Viktor Sviridov, who previously headed the prison service's transport department, "committed suicide in the courtroom by shooting himself in the chest", a spokeswoman for Moscow City Court told AFP.
Sviridov, 71, had pleaded not guilty to extorting 10 million rubles (US$159,000) from a former deputy director of the prison service. He was found guilty and sentenced him to three years in a penal colony.
As police walked over to arrest him following sentencing at the Chertanovo district court, he drew the pistol and shot himself. He died at the scene.

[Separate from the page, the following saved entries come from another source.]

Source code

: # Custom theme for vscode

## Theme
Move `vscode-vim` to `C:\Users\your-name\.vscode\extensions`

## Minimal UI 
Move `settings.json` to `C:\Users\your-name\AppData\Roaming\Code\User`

His sentence was less than the maximum possible term of 15 years because he had been diagnosed with advanced cancer, Russian media reported.
It was unclear how the former official, who had been living at home while subject to a travel ban, managed to take a gun into the Chertanovo district court despite metal detectors at the entrance.
The Investigative Committee, which probes serious incidents, said it was looking into possible criminal negligence and would check "metal detectors at the entrance to the court building, designed to detect banned objects."
Ren-TV channel aired what it said was security camera footage of Sviridov going through the metal detector and showing his bag to court bailiffs before being allowed through.
The pistol Sviridov used was given to him as an award, investigators said in a statement. Sviridov had served in the police before working in the prison service for several years.
Investigations into corruption in the prison service have uncovered rampant violations involving officials and several have killed themselves.
In 2012, the former deputy head of the far eastern Khabarovsk region's prison service committed suicide while facing accusations of corruption. His predecessor had killed himself six months earlier, also while facing fraud charges.
A former head of the prison service, Alexander Reimer, was sentenced to eight years in 2017 for embezzling millions of dollars of state funding allocated to buy electronic bracelets.